* **Activity**
What is needed here is an exact repetition of the records below, beginning at the line that has "ring tip: (655, 472)" and stopping after the line that has "middle pip: (557, 462)".

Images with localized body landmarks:
>>

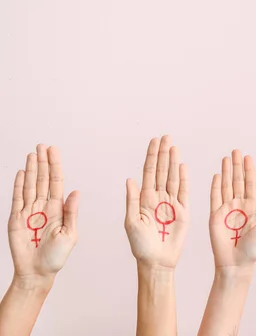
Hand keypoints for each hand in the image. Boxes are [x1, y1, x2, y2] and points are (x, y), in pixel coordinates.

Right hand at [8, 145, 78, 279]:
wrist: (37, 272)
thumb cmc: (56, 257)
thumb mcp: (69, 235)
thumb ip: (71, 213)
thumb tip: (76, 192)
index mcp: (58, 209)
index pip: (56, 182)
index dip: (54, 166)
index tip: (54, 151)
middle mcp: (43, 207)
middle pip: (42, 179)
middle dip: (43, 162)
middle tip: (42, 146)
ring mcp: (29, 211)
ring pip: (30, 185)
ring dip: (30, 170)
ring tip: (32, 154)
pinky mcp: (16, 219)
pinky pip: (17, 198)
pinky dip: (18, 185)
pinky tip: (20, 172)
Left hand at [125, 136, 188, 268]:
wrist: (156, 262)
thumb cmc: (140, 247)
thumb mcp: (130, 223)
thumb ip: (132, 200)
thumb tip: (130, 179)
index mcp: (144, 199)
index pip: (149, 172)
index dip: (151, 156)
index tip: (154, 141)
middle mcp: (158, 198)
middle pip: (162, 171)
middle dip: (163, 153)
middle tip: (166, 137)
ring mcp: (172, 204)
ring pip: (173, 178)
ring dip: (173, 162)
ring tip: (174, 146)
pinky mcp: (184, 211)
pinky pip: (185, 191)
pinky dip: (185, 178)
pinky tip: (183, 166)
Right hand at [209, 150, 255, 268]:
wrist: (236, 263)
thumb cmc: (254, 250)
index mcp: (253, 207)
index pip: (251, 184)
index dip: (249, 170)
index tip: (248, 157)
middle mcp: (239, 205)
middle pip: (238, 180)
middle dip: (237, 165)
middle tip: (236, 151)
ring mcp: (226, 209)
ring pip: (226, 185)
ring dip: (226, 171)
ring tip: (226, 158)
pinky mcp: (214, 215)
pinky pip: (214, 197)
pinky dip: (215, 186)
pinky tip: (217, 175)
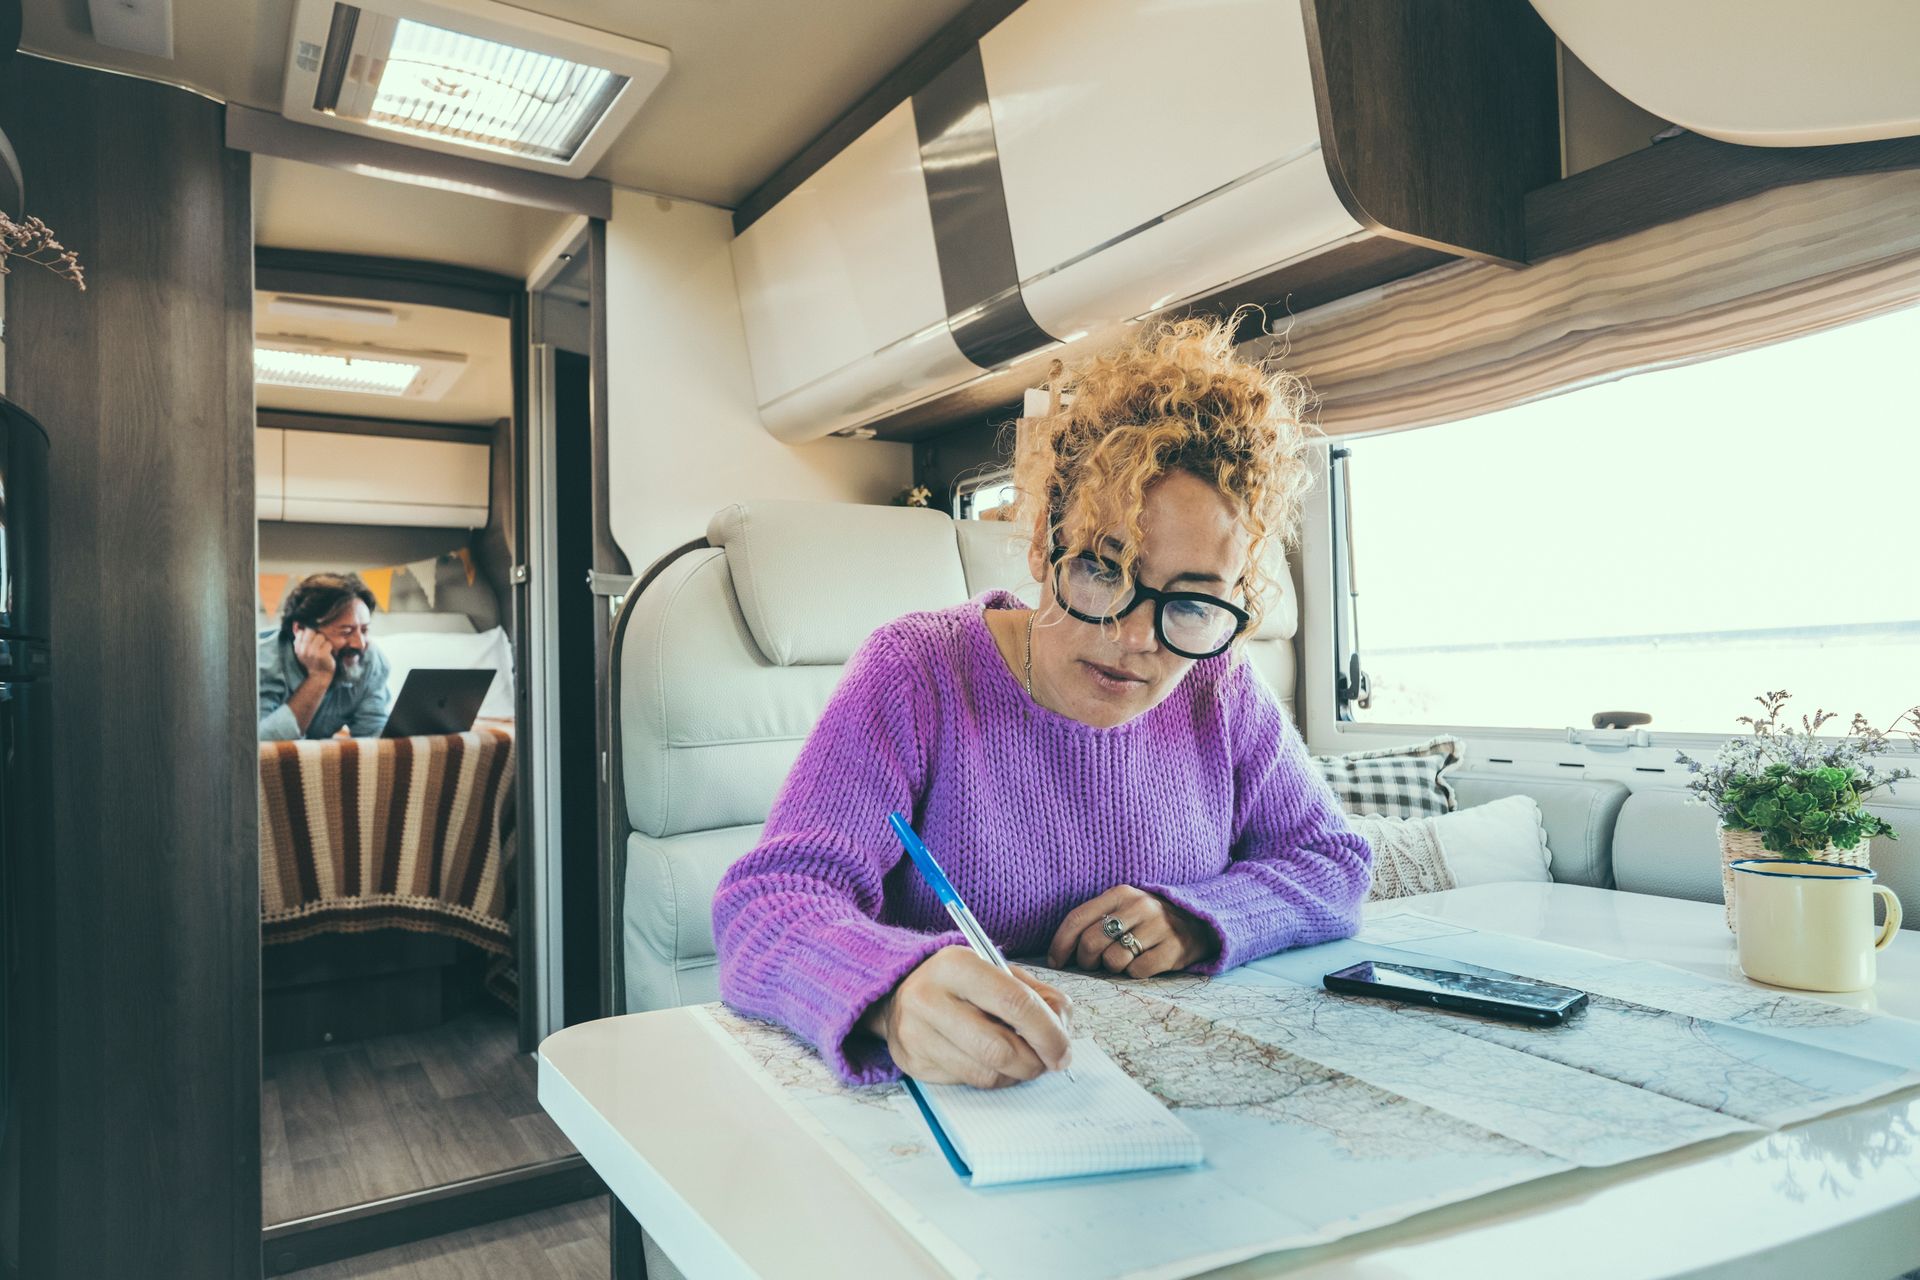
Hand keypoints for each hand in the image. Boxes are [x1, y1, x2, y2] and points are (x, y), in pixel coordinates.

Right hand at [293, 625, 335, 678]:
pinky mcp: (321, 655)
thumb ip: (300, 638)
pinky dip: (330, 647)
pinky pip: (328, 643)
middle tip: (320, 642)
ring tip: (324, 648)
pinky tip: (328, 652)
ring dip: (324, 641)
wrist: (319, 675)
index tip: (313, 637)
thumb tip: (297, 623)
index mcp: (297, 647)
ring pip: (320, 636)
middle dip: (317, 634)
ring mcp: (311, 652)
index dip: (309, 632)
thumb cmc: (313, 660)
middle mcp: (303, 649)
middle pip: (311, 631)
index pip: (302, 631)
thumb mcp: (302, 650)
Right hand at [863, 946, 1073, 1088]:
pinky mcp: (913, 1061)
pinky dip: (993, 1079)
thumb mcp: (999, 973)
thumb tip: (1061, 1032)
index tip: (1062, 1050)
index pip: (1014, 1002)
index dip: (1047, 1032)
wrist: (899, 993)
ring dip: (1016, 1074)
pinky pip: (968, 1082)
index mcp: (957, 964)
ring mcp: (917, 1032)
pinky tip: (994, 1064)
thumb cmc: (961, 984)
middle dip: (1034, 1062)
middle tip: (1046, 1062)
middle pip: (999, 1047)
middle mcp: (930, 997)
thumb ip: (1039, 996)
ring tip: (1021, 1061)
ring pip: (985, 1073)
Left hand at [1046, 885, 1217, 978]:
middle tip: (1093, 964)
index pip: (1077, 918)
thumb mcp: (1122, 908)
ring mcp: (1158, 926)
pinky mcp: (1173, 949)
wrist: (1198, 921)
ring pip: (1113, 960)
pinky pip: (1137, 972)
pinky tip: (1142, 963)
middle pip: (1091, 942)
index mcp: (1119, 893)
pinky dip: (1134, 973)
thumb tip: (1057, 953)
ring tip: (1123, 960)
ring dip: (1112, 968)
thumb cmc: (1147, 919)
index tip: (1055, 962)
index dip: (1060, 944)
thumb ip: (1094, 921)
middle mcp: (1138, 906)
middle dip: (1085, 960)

<<
>>

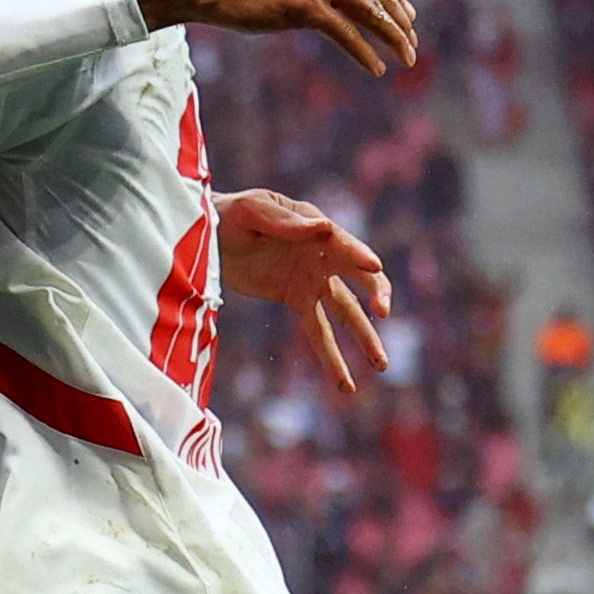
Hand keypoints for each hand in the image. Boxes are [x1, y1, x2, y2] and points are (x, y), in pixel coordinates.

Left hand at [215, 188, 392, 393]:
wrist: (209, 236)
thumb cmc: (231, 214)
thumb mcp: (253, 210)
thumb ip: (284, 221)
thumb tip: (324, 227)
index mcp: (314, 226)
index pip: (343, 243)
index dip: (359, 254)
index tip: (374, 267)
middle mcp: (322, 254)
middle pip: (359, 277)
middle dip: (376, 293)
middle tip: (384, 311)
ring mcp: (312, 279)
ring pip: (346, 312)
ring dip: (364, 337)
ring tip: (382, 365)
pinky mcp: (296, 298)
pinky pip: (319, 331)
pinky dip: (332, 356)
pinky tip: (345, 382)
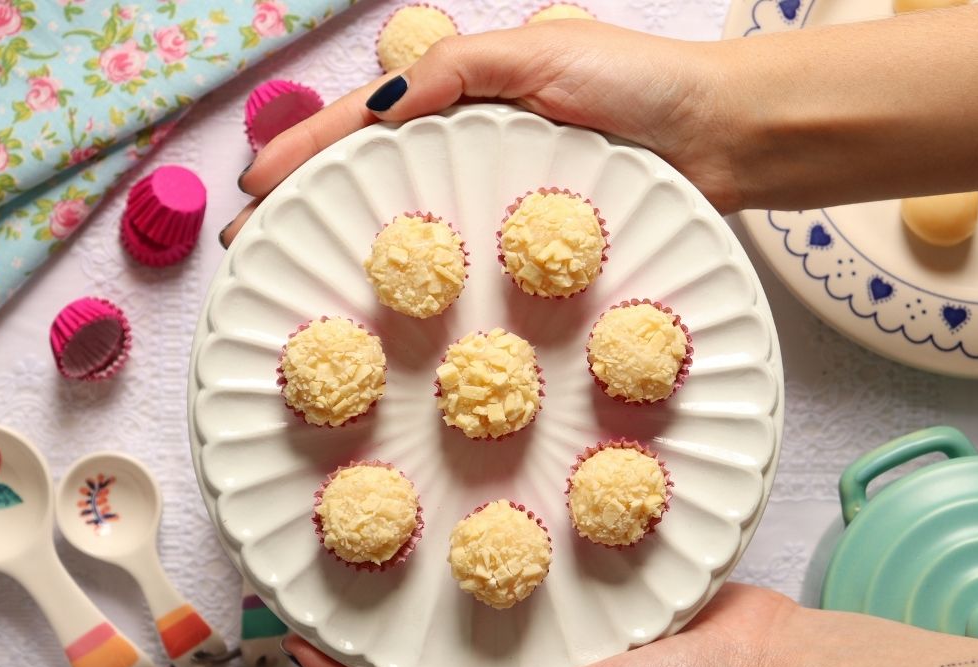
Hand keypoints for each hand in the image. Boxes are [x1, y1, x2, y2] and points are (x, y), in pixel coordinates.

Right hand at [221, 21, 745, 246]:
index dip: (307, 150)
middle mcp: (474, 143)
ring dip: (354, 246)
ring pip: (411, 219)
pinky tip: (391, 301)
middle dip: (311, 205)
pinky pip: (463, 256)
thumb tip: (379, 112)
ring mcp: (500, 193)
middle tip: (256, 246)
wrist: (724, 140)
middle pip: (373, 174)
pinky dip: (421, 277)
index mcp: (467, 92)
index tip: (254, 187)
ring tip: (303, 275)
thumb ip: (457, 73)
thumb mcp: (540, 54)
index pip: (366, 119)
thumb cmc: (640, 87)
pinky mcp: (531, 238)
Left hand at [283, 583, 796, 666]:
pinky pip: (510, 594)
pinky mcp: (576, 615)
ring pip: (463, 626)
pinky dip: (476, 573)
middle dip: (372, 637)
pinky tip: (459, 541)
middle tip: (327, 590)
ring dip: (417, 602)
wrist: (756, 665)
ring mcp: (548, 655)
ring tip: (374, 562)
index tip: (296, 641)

<<
>>

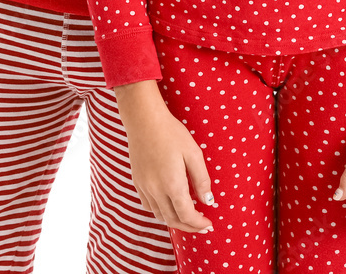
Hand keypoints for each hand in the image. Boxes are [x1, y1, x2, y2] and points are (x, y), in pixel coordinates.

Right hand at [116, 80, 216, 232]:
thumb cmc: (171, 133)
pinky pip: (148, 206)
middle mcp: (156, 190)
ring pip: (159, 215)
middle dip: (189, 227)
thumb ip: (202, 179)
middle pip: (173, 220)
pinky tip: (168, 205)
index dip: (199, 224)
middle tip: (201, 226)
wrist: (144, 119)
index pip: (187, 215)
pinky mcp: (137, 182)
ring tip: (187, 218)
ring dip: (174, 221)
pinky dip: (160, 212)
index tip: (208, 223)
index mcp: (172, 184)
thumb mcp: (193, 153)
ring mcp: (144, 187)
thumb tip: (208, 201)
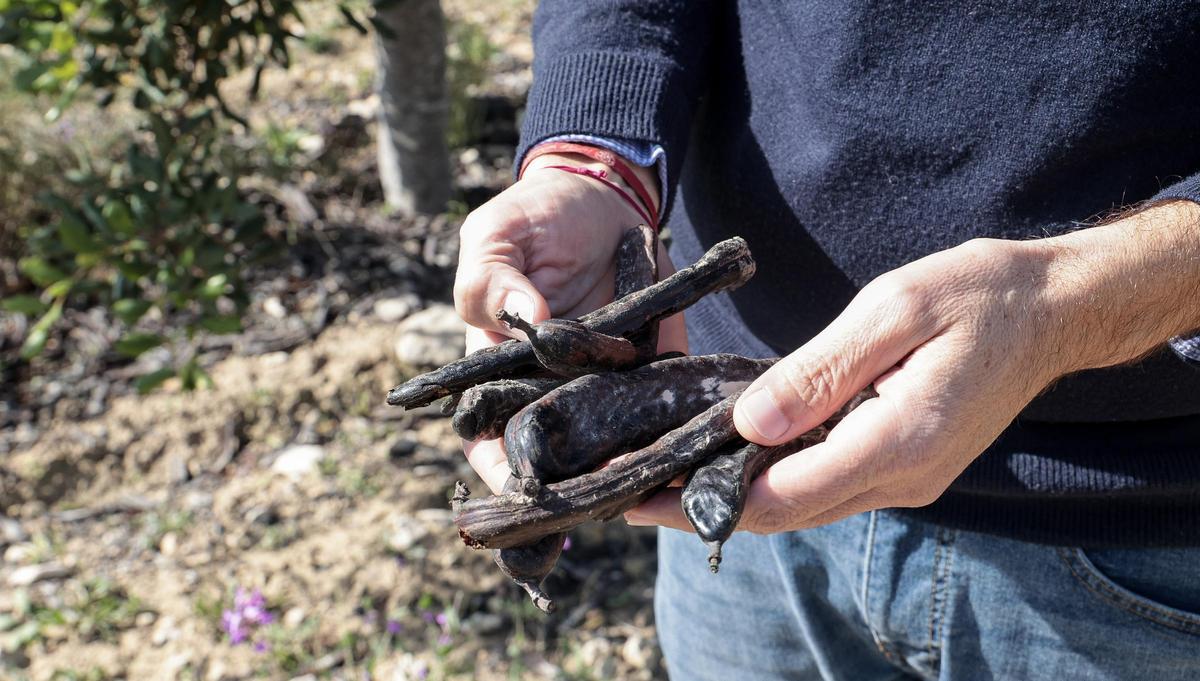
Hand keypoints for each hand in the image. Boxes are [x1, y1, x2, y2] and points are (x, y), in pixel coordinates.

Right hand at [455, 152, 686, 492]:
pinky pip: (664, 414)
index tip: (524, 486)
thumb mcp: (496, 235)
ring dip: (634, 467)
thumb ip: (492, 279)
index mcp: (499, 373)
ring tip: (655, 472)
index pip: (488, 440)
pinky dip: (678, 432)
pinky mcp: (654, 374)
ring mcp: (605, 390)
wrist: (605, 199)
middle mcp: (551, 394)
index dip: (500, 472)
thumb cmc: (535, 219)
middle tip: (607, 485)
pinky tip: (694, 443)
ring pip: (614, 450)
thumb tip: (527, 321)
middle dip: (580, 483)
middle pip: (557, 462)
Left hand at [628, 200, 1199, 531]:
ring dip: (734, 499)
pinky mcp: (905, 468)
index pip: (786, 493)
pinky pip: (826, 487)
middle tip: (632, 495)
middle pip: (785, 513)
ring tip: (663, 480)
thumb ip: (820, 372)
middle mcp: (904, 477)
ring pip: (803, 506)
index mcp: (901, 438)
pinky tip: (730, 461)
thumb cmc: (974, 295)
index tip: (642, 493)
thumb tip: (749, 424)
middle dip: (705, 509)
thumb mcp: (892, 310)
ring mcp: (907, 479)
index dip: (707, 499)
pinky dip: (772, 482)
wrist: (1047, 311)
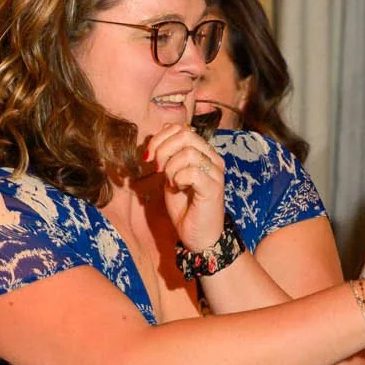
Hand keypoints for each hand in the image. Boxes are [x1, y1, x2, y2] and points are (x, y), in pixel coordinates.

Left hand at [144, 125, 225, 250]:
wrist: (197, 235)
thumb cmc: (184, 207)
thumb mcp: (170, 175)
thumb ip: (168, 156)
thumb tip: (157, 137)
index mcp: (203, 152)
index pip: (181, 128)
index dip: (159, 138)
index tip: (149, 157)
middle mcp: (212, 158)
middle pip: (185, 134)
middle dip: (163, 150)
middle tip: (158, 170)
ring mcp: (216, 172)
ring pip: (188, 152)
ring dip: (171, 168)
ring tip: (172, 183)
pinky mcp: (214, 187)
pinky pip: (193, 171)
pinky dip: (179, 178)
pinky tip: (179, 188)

<<

* **Exercise result**
ring tip: (655, 472)
index pip: (488, 440)
pinky dip: (678, 432)
pinky mcp: (654, 374)
ring mcp: (605, 390)
wrist: (605, 199)
middle mcp: (551, 394)
index dip: (500, 472)
thumb cmc: (535, 219)
middle tip: (607, 485)
pinky tip: (694, 443)
ring pip: (614, 450)
thumb tip: (527, 321)
middle dip: (580, 483)
middle pip: (557, 462)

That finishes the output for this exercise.